Kalyan Ram shines in this period drama that is directed by Naveen Medaram. The twists and turns in Devil keep you engaged.
Devil is set in a small village named Rasapadu during the British era. After a zamindar's daughter passes away under mysterious circumstances, the British government puts a special agent, Devil (Kalyan Ram), on the case. Devil reaches Rasapadu and finds important clues in this case. The British government gives the agent yet another case, 'Operation Tiger Hunt'. As time passes, Devil comes to know that there is a strange connection between the two cases. The rest of the story about how Devil handles this case and unravels a mystery.
Kalyan Ram's Devil has been mounted on a massive scale and the first thing you notice about the film is the sheer research done on the project. The makers went all out and spent a bomb to recreate the British era. Every rupee spent is visible through the amazing period visuals and depictions of the British era.
Yet another major advantage of the film is the various subplots created to evoke suspense in the film. Devil has multiple layers and the gripping screenplay only enhances the proceedings in the second half. The director saves his best twists for the second half and unleashes them in a very clever manner. There are also a few twists in the narrative that shock the audience.
On the other hand, one gets a feeling that the first hour of Devil has been dragged for no reason. The inclusion of two songs hampers the proceedings. If this aspect had been taken care of, things would have gone to the next level. But that does not happen. Also, Devil has a few forced elevations that were not needed in the script.
Samyuktha Menon plays the female lead and she does a great job in the film. Her role is not restricted to the dance and song routine but she actually has a part to play in the narrative. Her presence brings a lot of depth to the film. Malavika Nair is also seen in a key role and she too was decent.
Devil undoubtedly belongs to Kalyan Ram. In the last few years, he has transformed into a superb actor and proves it again with Devil. The way he goes about playing his SPY character and mouthing dialogue in stylish lingo looks cool. Be it his dressing, action part, or emotions, Kalyan Ram holds your attention until the end. One gets the feeling that when Kalyan Ram gets challenged, he brings out his best and the same happens in Devil.

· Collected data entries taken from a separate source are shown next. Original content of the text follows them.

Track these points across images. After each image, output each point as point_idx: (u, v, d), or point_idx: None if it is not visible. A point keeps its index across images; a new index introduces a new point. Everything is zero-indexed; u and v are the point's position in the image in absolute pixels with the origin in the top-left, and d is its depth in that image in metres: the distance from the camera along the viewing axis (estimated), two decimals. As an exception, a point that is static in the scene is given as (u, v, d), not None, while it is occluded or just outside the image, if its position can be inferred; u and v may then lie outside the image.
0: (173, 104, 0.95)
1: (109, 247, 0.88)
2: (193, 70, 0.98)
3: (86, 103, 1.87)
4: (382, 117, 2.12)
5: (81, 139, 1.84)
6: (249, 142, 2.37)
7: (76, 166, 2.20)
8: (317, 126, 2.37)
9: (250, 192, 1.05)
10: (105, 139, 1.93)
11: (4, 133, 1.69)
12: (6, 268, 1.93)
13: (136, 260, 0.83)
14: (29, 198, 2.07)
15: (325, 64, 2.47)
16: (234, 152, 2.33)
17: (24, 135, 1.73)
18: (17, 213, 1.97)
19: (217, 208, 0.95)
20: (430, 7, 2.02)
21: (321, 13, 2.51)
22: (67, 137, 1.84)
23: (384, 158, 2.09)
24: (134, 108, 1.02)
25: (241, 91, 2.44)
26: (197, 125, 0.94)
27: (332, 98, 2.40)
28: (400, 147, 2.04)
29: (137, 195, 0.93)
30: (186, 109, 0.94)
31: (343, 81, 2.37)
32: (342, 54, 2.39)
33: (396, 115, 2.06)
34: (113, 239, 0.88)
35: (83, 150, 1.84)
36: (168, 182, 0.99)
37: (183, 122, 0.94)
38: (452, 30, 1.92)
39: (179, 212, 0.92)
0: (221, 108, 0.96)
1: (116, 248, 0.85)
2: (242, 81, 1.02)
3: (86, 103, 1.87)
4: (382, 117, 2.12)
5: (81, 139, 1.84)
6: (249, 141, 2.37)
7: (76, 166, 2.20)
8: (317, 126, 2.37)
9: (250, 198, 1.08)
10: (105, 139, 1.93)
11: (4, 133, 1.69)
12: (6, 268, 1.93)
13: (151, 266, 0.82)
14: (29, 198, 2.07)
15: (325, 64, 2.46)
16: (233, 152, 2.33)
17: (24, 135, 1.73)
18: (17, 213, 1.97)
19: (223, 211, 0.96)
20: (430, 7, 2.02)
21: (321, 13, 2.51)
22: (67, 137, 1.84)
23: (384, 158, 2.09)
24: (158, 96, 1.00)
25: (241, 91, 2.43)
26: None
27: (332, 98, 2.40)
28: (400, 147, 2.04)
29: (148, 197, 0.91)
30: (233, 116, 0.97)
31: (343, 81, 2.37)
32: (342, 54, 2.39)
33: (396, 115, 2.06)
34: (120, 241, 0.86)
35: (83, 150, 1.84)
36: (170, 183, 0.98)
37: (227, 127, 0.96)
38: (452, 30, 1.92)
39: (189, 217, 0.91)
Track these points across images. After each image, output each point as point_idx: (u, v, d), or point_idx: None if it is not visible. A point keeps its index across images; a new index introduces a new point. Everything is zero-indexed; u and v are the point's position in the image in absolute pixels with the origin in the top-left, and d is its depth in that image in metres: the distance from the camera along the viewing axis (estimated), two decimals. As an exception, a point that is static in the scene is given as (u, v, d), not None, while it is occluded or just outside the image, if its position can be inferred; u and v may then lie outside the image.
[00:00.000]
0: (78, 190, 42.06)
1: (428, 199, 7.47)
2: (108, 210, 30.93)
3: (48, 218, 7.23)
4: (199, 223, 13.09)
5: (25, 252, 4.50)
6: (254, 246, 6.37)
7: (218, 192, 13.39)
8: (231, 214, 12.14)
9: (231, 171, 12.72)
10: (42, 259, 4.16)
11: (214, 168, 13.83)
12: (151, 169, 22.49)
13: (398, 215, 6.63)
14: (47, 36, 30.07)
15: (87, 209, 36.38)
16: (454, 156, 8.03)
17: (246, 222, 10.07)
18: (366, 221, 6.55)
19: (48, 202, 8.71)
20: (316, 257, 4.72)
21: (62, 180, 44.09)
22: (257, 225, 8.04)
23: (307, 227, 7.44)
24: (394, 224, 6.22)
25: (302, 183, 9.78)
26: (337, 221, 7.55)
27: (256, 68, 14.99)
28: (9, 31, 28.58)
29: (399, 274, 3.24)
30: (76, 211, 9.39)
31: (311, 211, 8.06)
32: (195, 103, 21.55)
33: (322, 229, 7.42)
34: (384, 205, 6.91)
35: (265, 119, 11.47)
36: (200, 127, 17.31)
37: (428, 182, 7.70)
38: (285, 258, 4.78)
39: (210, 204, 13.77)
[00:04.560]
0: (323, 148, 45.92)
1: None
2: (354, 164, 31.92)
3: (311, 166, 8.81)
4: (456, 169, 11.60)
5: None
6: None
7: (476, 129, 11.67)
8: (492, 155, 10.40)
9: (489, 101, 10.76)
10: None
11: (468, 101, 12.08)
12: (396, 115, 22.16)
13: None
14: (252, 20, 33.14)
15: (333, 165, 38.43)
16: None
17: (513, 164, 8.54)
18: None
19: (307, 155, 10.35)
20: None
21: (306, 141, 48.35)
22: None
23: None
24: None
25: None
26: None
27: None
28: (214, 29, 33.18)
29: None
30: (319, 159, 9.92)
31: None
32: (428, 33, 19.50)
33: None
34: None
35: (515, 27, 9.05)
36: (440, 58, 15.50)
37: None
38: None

One of the aspects that Devil misses is the screenplay in the first half. To establish the story, the director takes forever to enter the main plot and this creates a boring aspect for the audience. But once the second half starts, things catch on well. The production values of Abhishek Nama are superb. Spending so much money on Kalyan Ram, whose market is limited, is no joke but the makers have gone all over.
The camerawork showcasing the British era is superb. The real hero of the film is the art director, who has laid out massive sets that look amazing. Also, the editing could have been better in the first half. The rest of the technical aspects are on point. The action sequences and the thrill factor are maintained till the end. Kalyan Ram's outfits need a special mention as they give the character an edge over the others.
The only thing that you observe while watching the film is the sheer hard work of director Naveen Medaram. Even though he is not credited as the director of the film, the young man has done a decent job with Devil and his work needs appreciation.
On the whole, Devil is an extravagant period thriller that has a fabulous performance by Kalyan Ram. Although the film starts on a promising note, the second act in the first half derails the proceedings a bit. In the absence of this, Devil makes for a respectable watch and will appeal to viewers looking for something unique and lavishly produced.